Cuando crees en alguien, no vacilas en buscarle y corres
hacia él porque sabes que te soluciona tu problema. Te mueves y pones en acción
toda tu inteligencia para lograr tu propósito. En él pones todas tus esperanzas
y a él te aferras poniendo en juego todas tus fuerzas a pesar de los riegos que
puedas correr.
Y sucede todo lo contrario si tú fe no es lo
suficiente fuerte. No mueves un dedo y te resignas a tu suerte. Con Jesús
sucedía todo lo contrario, era asediado en todos los lugares por donde pasaba.
La gente se agolpaba a su alrededor y les rogaban que les curara. Conocían sus
milagros y acudían a Él pidiéndoles por su sanación.

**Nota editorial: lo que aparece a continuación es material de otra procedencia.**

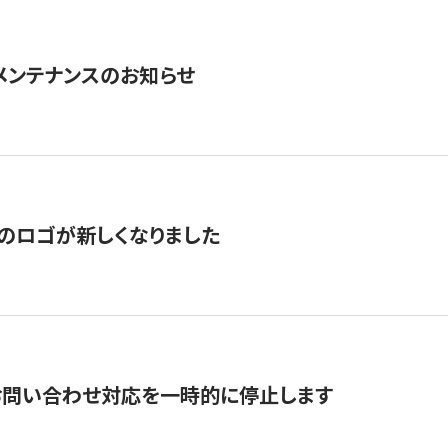
急メンテナンスのお知らせ
のロゴが新しくなりました
お問い合わせ対応を一時的に停止します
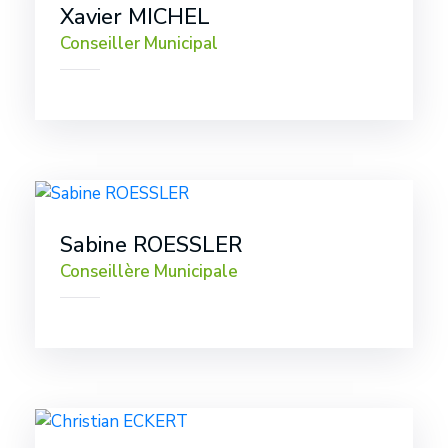
Xavier MICHEL
Conseiller Municipal
Sabine ROESSLER
Conseillère Municipale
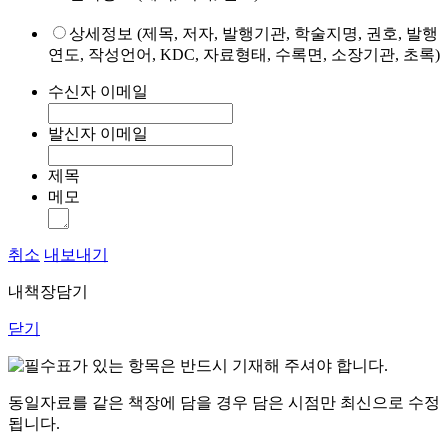
상세정보 (제목, 저자, 발행기관, 학술지명, 권호, 발행
연도, 작성언어, KDC, 자료형태, 수록면, 소장기관, 초록)
수신자 이메일
발신자 이메일
제목
메모
취소
내보내기
내책장담기
닫기
표가 있는 항목은 반드시 기재해 주셔야 합니다.
동일자료를 같은 책장에 담을 경우 담은 시점만 최신으로 수정
됩니다.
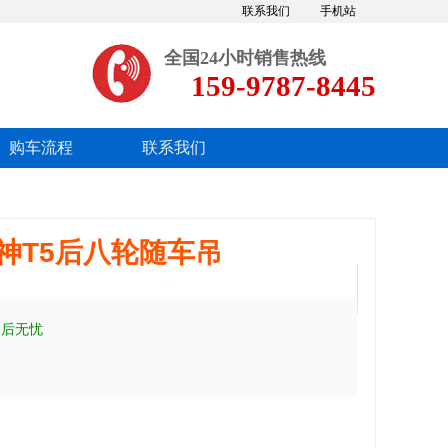
联系我们
手机站
全国24小时销售热线
159-9787-8445
购车流程
联系我们
风华神T5后八轮随车吊
售后无忧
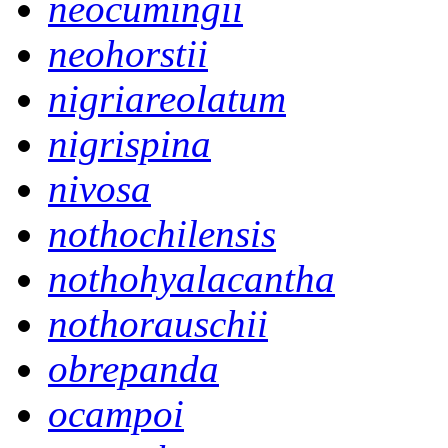
neocumingii
neohorstii
nigriareolatum
nigrispina
nivosa
nothochilensis
nothohyalacantha
nothorauschii
obrepanda
ocampoi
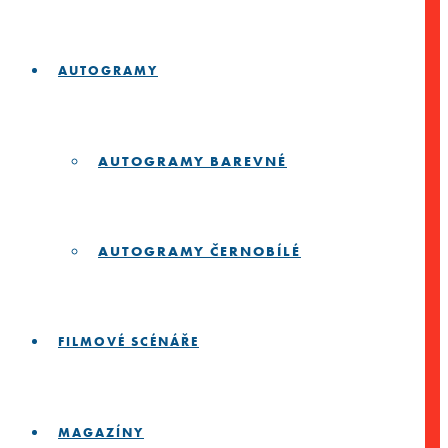
AUTOGRAMY
AUTOGRAMY BAREVNÉ
AUTOGRAMY ČERNOBÍLÉ
FILMOVÉ SCÉNÁŘE
MAGAZÍNY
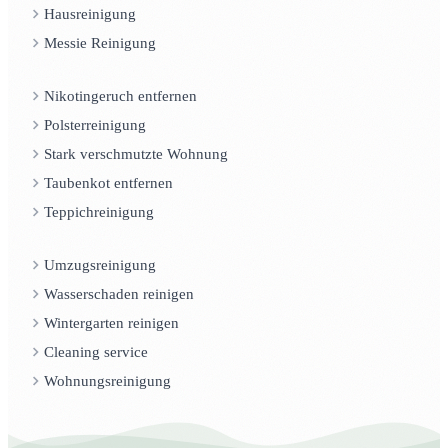
Hausreinigung
Messie Reinigung
Nikotingeruch entfernen
Polsterreinigung
Stark verschmutzte Wohnung
Taubenkot entfernen
Teppichreinigung
Umzugsreinigung
Wasserschaden reinigen
Wintergarten reinigen
Cleaning service
Wohnungsreinigung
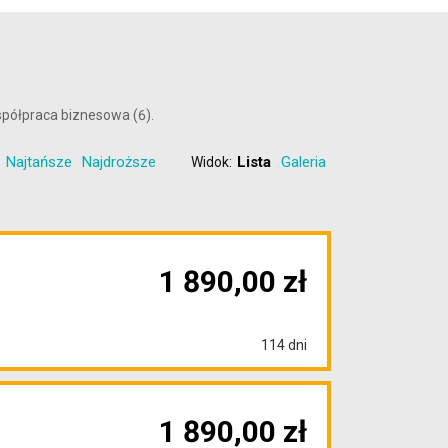
spółpraca biznesowa (6).
Najtańsze
Najdroższe
Lista
Galeria
Widok:
1 890,00 zł
114 dni
1 890,00 zł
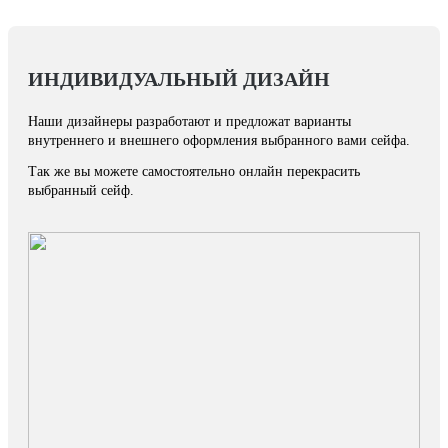
ИНДИВИДУАЛЬНЫЙ ДИЗАЙН
Наши дизайнеры разработают и предложат варианты
внутреннего и внешнего оформления выбранного вами сейфа.
Так же вы можете самостоятельно онлайн перекрасить
выбранный сейф.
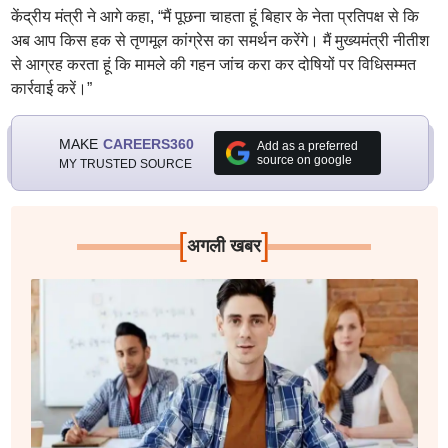
केंद्रीय मंत्री ने आगे कहा, “मैं पूछना चाहता हूं बिहार के नेता प्रतिपक्ष से कि
अब आप किस हक से तृणमूल कांग्रेस का समर्थन करेंगे। मैं मुख्यमंत्री नीतीश
से आग्रह करता हूं कि मामले की गहन जांच करा कर दोषियों पर विधिसम्मत
कार्रवाई करें।”
MAKE
CAREERS360
Add as a preferred
source on google
MY TRUSTED SOURCE
[
]
अगली खबर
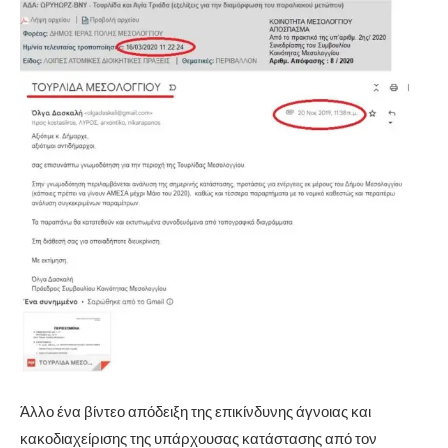
Άλλο ένα βίντεο απόδειξη της επικίνδυνης άγνοιας και
κακοδιαχείρισης της υπάρχουσας κατάστασης από τον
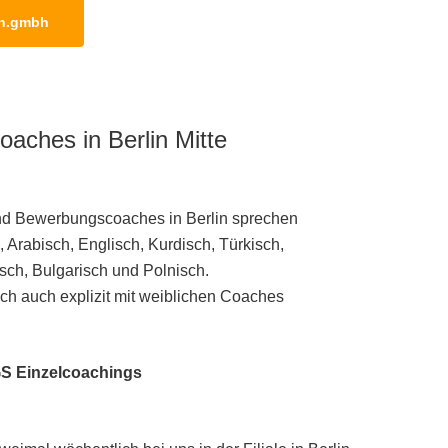
in.gmbh
aches in Berlin Mitte
nd Bewerbungscoaches in Berlin sprechen
Arabisch, Englisch, Kurdisch, Türkisch,
sch, Bulgarisch und Polnisch.
h auch explizit mit weiblichen Coaches
S Einzelcoachings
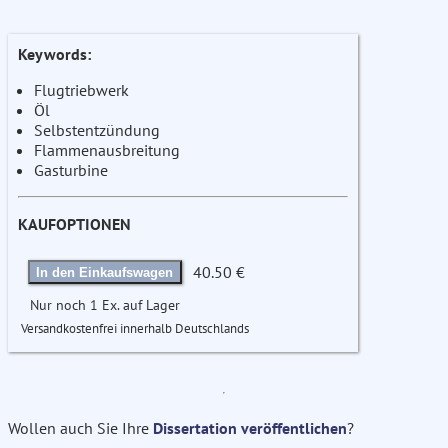
Keywords:
Flugtriebwerk
Öl
Selbstentzündung
Flammenausbreitung
Gasturbine
KAUFOPTIONEN
40.50 €
In den Einkaufswagen
Nur noch 1 Ex. auf Lager
Versandkostenfrei innerhalb Deutschlands
Wollen auch Sie Ihre
Dissertation veröffentlichen
?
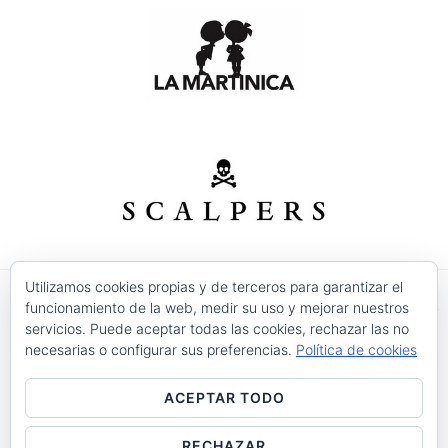
Utilizamos cookies propias y de terceros para garantizar el
funcionamiento de la web, medir su uso y mejorar nuestros
© 2026 Modas Isabel - C/ Verónica Nº 30 - CP. 30520 -
servicios. Puede aceptar todas las cookies, rechazar las no
Jumilla (Murcia)
necesarias o configurar sus preferencias.
Política de cookies
Precios válidos salvo error tipográfico o fin de
existencias.
ACEPTAR TODO
Aviso Legal
Condiciones de Uso
Devoluciones
Entrega
Política de Cookies
Contacto
RECHAZAR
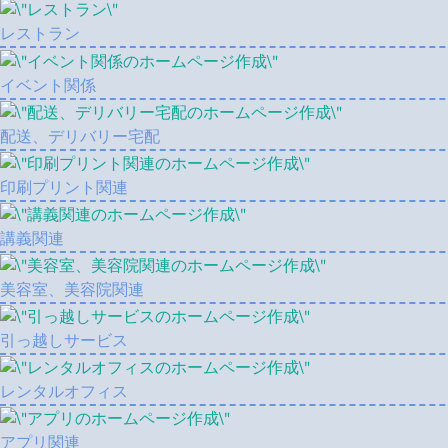
レストラン
イベント関係
配送、デリバリー宅配
印刷プリント関連
講義関連
美容室、美容院関連
引っ越しサービス
レンタルオフィス
アプリ関連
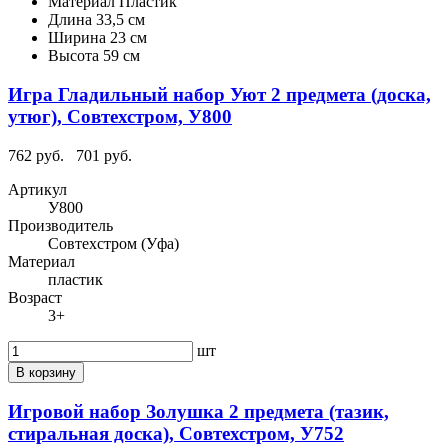
Материал
Пластик
Длина
33,5 см
Ширина
23 см
Высота
59 см
Игра Гладильный набор Уют 2 предмета (доска,
утюг), Совтехстром, У800
762 руб.
701 руб.
Артикул
У800
Производитель
Совтехстром (Уфа)
Материал
пластик
Возраст
3+
шт
В корзину
Игровой набор Золушка 2 предмета (тазик,
стиральная доска), Совтехстром, У752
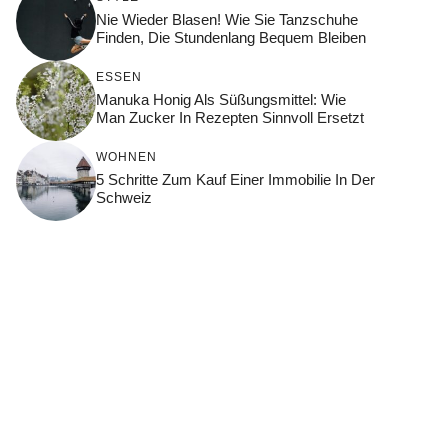
Nie Wieder Blasen! Wie Sie Tanzschuhe
Finden, Die Stundenlang Bequem Bleiben
ESSEN
Manuka Honig Als Süßungsmittel: Wie
Man Zucker In Rezepten Sinnvoll Ersetzt
WOHNEN
5 Schritte Zum Kauf Einer Immobilie In Der
Schweiz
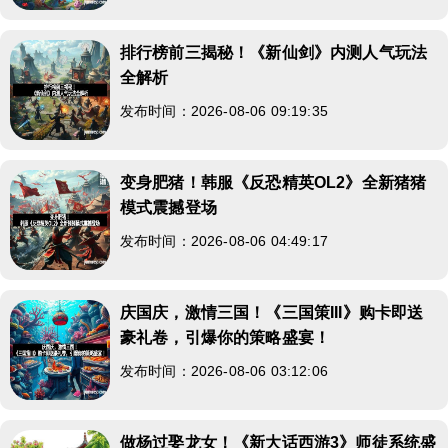
排行榜前三揭秘！《新仙剑》内测人气玩法
全解析
发布时间：2026-08-06 09:19:35
变身肥猪！韩服《反恐精英OL2》全新猪猪
模式震撼登场
发布时间：2026-08-06 04:49:17
庆国庆，激情三国！《三国策III》购卡即送
豪礼卷，引爆你的策略盛宴！
发布时间：2026-08-06 03:12:06
做杨过娶龙女！《新大话西游3》师徒系统盛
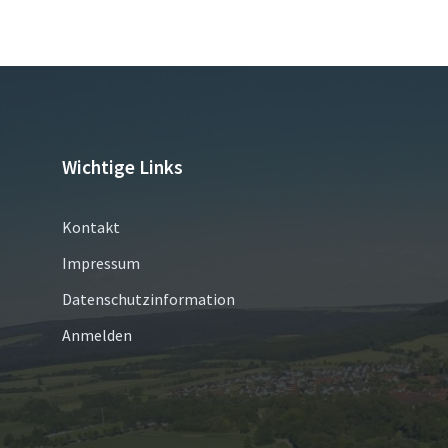
Wichtige Links
Kontakt
Impressum
Datenschutzinformation
Anmelden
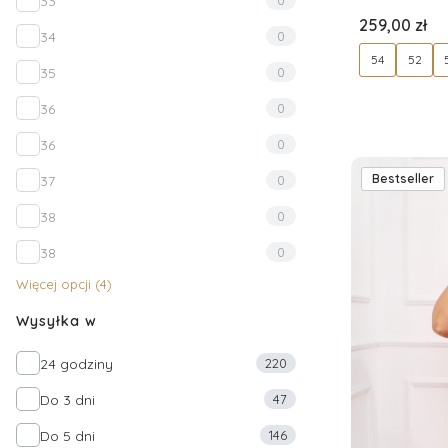
33
0
Cena
259,00 zł
34
0
54
52
35
0
36
0
36
0
Bestseller
37
0
38
0
38
0
Więcej opcji (4)
Wysyłka w
Wysyłka w
24 godziny
220
Do 3 dni
47
Do 5 dni
146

Eso fue lo que hizo aquella mujer sirio-fenicia cuando
supo que Jesús pasaba por allí. Su fe la movió a buscar a Jesús y a rogarle que
expulsara al demonio de su hija. Su sorpresa fue cuando escuchó lo que le dijo
Jesús: «Espera que primero se sacien los hijos, pues no está bien tomar
el pan de los hijos y echárselo a los perritos». Pero ella le respondió: «Sí,
Señor; que también los perritos comen bajo la mesa migajas de los niños».